「新潟日報」でも社説の盗用
2007年 02月 23日
■過日、山梨日日新聞の論説委員長が盗用を繰り返し、クビになったが、今度は新潟日報の社説でも盗用があった。拉致問題についての朝日新聞の社説から盗用していたという。週に3,4本執筆しなければならず、「きついので」悪いと知りつつ盗用してしまったと弁解しているそうだが、困ったことである。多くの人の目に触れる大新聞の社説から盗用したら、発覚するのは当然である。そういうことに思いの至らない人が、社説を書いている。新潟日報のホームページにはお詫びの社告が載っており、それによると小町孝夫という論説委員がしたことだという。
■引用を明記して、そこから持論を展開したり反論したりするのなら、盗用でもなんでもない。しかし、あたかも自分の意見、見解であるようにして、他人の書いたものを丸ごと書き写す。アマチュアのブログなどでは、かなりの程度行われているのかもしれないが、地方紙とはいえ新潟日報は長い伝統を誇る新聞である。調べれば他の新聞でも、似たような社説や記事がぞくぞくと出てくるような気がする。
■自分の意見、自説といっても、他から影響を受けたり、他人の見解に感化され、無意識のうちにも見解そのものが似てくることは、よくあることである。従って、似たような見解を発表しただけでは盗用にはあたらない。ヒントを得たり、影響を受けることは、当然である。ヒントや影響と、盗用の境目は曖昧であるが。
素材として参照しても、自分の頭で考え、自分の文体で文章化すれば、おのずと書く人の個性が出るもので、それは盗用とはいわない。
■新潟日報の場合、具体的にどのような盗用なのかはっきりしないが、計六カ所で朝日の社説と酷似したところがあり、本人も盗用を認めた。愚かしいことである。

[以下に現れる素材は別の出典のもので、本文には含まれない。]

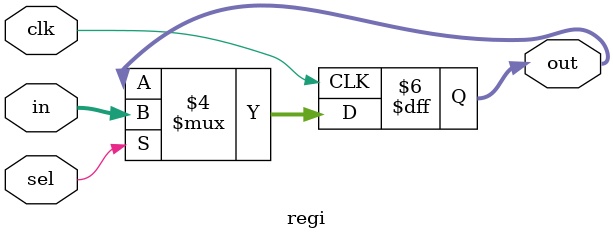
<source format=v>
`timescale 1ns / 1ps
module regi(
    input [7:0] in,
    input clk,
    input sel,
    output reg[7:0] out
    );

always@(negedge clk)
begin
if (sel==1'b1)
	begin
		out<=in;
	end
else 
	begin
		out <= out;
	end
end

//assign out=pout;
endmodule


</source>
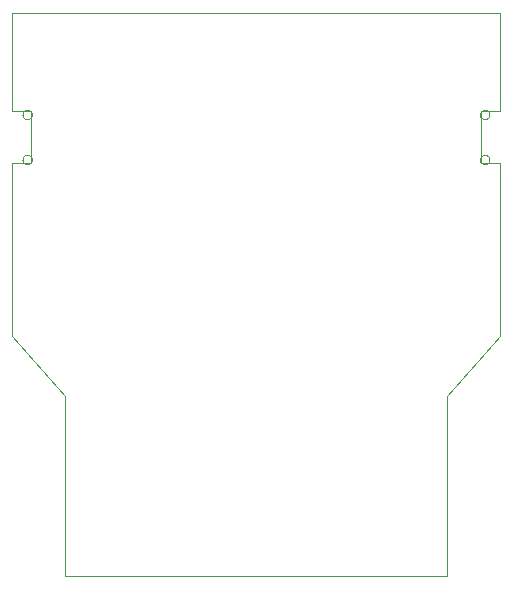
<source format=gbo>
G75*
%MOIN*%
%OFA0B0*%
%FSLAX24Y24*%
%IPPOS*%
%LPD*%
%AMOC8*
5,1,8,0,0,1.08239X$1,22.5*
%
%ADD10C,0.0000*%
D10*
X001850Y002300D02*
X014600Y002300D01*
X014600Y008300D01*
X016350Y010300D01*
X016350Y016050D01*
X015725Y016050D01*
X015725Y017800D01*
X016350Y017800D01*
X016350Y021050D01*
X000100Y021050D01*
X000100Y017800D01*
X000725Y017800D01*
X000725Y016050D01*
X000100Y016050D01*
X000100Y010300D01*
X001850Y008300D01*
X001850Y002300D01*
X000443Y016175D02*
X000445Y016200D01*
X000451Y016224D01*
X000460Y016246D01*
X000473Y016267D01*
X000489Y016286D01*
X000508Y016302D01*
X000529Y016315D01*
X000551Y016324D01*
X000575Y016330D01*
X000600Y016332D01*
X000625Y016330D01*
X000649Y016324D01*
X000671Y016315D01*
X000692Y016302D01*
X000711Y016286D01*
X000727Y016267D01*
X000740Y016246D01*
X000749Y016224D01*
X000755Y016200D01*
X000757Y016175D01*
X000755Y016150D01*
X000749Y016126D01*
X000740Y016104D01*
X000727Y016083D01*
X000711Y016064D01*
X000692Y016048D01*
X000671Y016035D01*
X000649Y016026D01*
X000625Y016020D01*
X000600Y016018D01*
X000575Y016020D01*
X000551Y016026D01*
X000529Y016035D01*
X000508Y016048D01*
X000489Y016064D01*
X000473Y016083D01*
X000460Y016104D01*
X000451Y016126D01*
X000445Y016150D01*
X000443Y016175D01*
X000443Y017675D02*
X000445Y017700D01*
X000451Y017724D01*
X000460Y017746D01*
X000473Y017767D01*
X000489Y017786D01*
X000508Y017802D01*
X000529Y017815D01*
X000551Y017824D01*
X000575Y017830D01*
X000600Y017832D01*
X000625Y017830D01*
X000649Y017824D01*
X000671Y017815D01*
X000692Y017802D01*
X000711Y017786D01*
X000727Y017767D01*
X000740Y017746D01*
X000749Y017724D01*
X000755Y017700D01*
X000757Y017675D01*
X000755Y017650D01*
X000749Y017626D01*
X000740Y017604D01*
X000727Y017583D01*
X000711Y017564D01*
X000692Y017548D01*
X000671Y017535D01*
X000649Y017526D01*
X000625Y017520D01*
X000600Y017518D01*
X000575Y017520D01*
X000551Y017526D01*
X000529Y017535D01*
X000508Y017548D01*
X000489Y017564D01*
X000473Y017583D01*
X000460Y017604D01*
X000451Y017626D01*
X000445Y017650D01*
X000443Y017675D01*
X015693Y017675D02*
X015695Y017700D01*
X015701Y017724D01*
X015710Y017746D01*
X015723Y017767D01*
X015739Y017786D01*
X015758Y017802D01*
X015779Y017815D01*
X015801Y017824D01*
X015825Y017830D01*
X015850Y017832D01*
X015875Y017830D01*
X015899Y017824D01*
X015921Y017815D01*
X015942Y017802D01*
X015961Y017786D01*
X015977Y017767D01*
X015990Y017746D01*
X015999Y017724D01*
X016005Y017700D01*
X016007Y017675D01*
X016005Y017650D01*
X015999Y017626D01*
X015990Y017604D01*
X015977Y017583D01*
X015961Y017564D01*
X015942Y017548D01*
X015921Y017535D01*
X015899Y017526D01*
X015875Y017520D01*
X015850Y017518D01*
X015825Y017520D01*
X015801Y017526D01*
X015779Y017535D01*
X015758Y017548D01*
X015739Y017564D01*
X015723Y017583D01*
X015710Y017604D01*
X015701Y017626D01*
X015695Y017650D01*
X015693Y017675D01*
X015693Y016175D02*
X015695Y016200D01*
X015701Y016224D01*
X015710Y016246D01*
X015723Y016267D01*
X015739Y016286D01*
X015758Y016302D01*
X015779Y016315D01*
X015801Y016324D01*
X015825Y016330D01*
X015850Y016332D01*
X015875Y016330D01*
X015899Y016324D01*
X015921Y016315D01*
X015942Y016302D01*
X015961Y016286D01*
X015977Y016267D01*
X015990Y016246D01*
X015999Y016224D01*
X016005Y016200D01*
X016007Y016175D01*
X016005Y016150D01*
X015999Y016126D01*
X015990Y016104D01*
X015977Y016083D01*
X015961Y016064D01*
X015942Y016048D01*
X015921Y016035D01*
X015899Y016026D01*
X015875Y016020D01*
X015850Y016018D01*
X015825Y016020D01*
X015801Y016026D01*
X015779Y016035D01*
X015758Y016048D01*
X015739Y016064D01*
X015723Y016083D01*
X015710Y016104D01*
X015701Y016126D01*
X015695Y016150D01*
X015693Y016175D01*
M02*

</source>
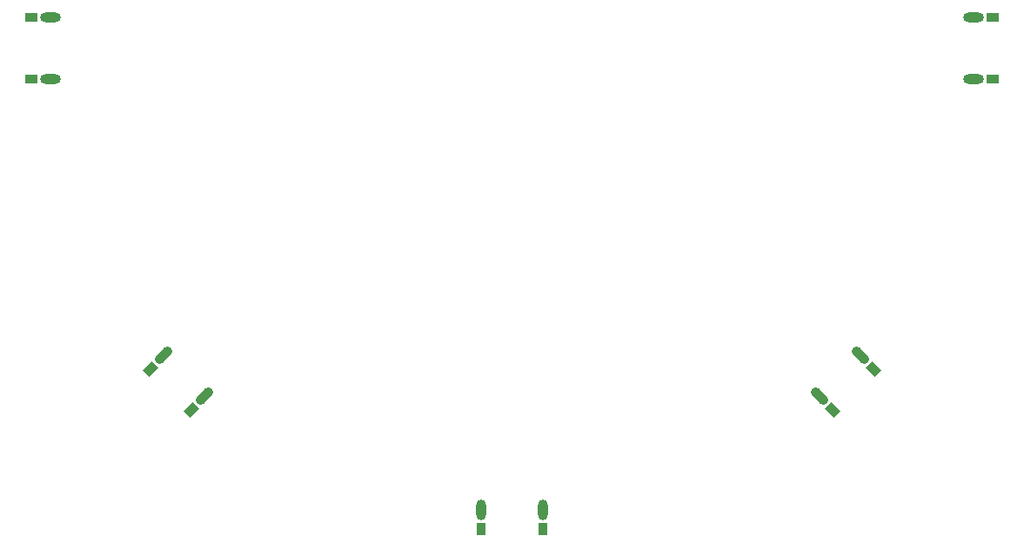
<source format=gbr>
%TF.GenerationSoftware,KiCad,Pcbnew,(6.0.1-0)*%
%TF.CreationDate,2022-09-11T14:38:19-04:00*%
%TF.ProjectId,platter,706c6174-7465-4722-9e6b-696361645f70,rev?*%
%TF.SameCoordinates,Original*%
%TF.FileFunction,Soldermask,Top*%
%TF.FilePolarity,Negative*%
%FSLAX46Y46*%
G04 Gerber Fmt 4.6, Leading zero omitted, Abs format (unit mm)*
G04 Created by KiCad (PCBNEW (6.0.1-0)) date 2022-09-11 14:38:19*
%MOMM*%
%LPD*%
G01*
G04 APERTURE LIST*
G04 Aperture macros list*
%AMHorizOval*
0 Thick line with rounded ends*
0 $1 width*
0 $2 $3 position (X,Y) of the first rounded end (center of the circle)*
0 $4 $5 position (X,Y) of the second rounded end (center of the circle)*
0 Add line between two ends*
20,1,$1,$2,$3,$4,$5,0*
0 Add two circle primitives to create the rounded ends*
1,1,$1,$2,$3*
1,1,$1,$4,$5*%
%AMRotRect*
0 Rectangle, with rotation*
0 The origin of the aperture is its center*
0 $1 length*
0 $2 width*
0 $3 Rotation angle, in degrees counterclockwise*
0 Add horizontal line*
21,1,$1,$2,0,0,$3*%
G04 Aperture macros list end*
%ADD10O,2.000000X0.950000*%
%ADD11R,1.300000X0.900000*%
%ADD12HorizOval,0.950000X0.371231X0.371231X-0.371231X-0.371231X0*%
%ADD13RotRect,1.300000X0.900000X45.000000*%
%ADD14O,0.950000X2.000000*%
%ADD15R,0.900000X1.300000*%
%ADD16HorizOval,0.950000X-0.371231X0.371231X0.371231X-0.371231X0*%
%ADD17RotRect,1.300000X0.900000X135.000000*%
G04 APERTURE END LIST*
D10*
%TO.C,J3*%
X18050000Y-66000000D03*
D11*
X16200000Y-66000000D03*
%TD*%
D10*
%TO.C,J11*%
X107950000Y-66000000D03*
D11*
X109800000Y-66000000D03*
%TD*%
D12*
%TO.C,J4*%
X29096016Y-92903984D03*
D13*
X27787868Y-94212132D03*
%TD*%
D12*
%TO.C,J5*%
X33096016Y-96903984D03*
D13*
X31787868Y-98212132D03*
%TD*%
D14*
%TO.C,J8*%
X66000000Y-108000000D03*
D15*
X66000000Y-109850000D03*
%TD*%
D10*
%TO.C,J12*%
X107950000Y-60000000D03*
D11*
X109800000Y-60000000D03*
%TD*%
D16*
%TO.C,J10*%
X96903984Y-92903984D03*
D17*
X98212132Y-94212132D03*
%TD*%
D16*
%TO.C,J9*%
X92903984Y-96903984D03*
D17*
X94212132Y-98212132D03*
%TD*%
D10*
%TO.C,J2*%
X18050000Y-60000000D03*
D11*
X16200000Y-60000000D03*
%TD*%
D14*
%TO.C,J6*%
X60000000Y-108000000D03*
D15*
X60000000Y-109850000D03*
%TD*%
M02*

</source>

ところで、一人の人間の「オリジナリティ」といってもタカが知れている。言語ひとつとっても、長年にわたって先人のつみあげてきた基盤の上で、活用させてもらっているのである。考え方、感じ方も、先人のつちかってきたものに、ほとんど負っている。そこから出発して、その時代・時代の特色、問題点をえぐり出し、どのように「新しさ」「独自の見解」「独自の感じ方」を創り出せるか。「個」の見せ所であり、だからこそ、表現の面白さもあると思うのだが。
■丸ごとコピーしたりペーストしたのでは、創る(書く)喜びもあったものではない。盗用氏は恐らく強い後ろめたさを感じつつ丸写しをしていたのだろう。いや、もしかして、後ろめたささえ失っているのかもしれず、バレたのは運が悪かったと思っているのかどうか。学生のレポートや論文なら、ともかく文筆のプロがこうも相次いで盗用するとは。「世も末」という言葉は、こういうことについて使うのだろう。
インターネットは便利なので、自分自身、うっかりそのままコピー、ペーストすることは、ありうることなので、充分すぎるほど注意をしなければ、と改めて思ったことだった。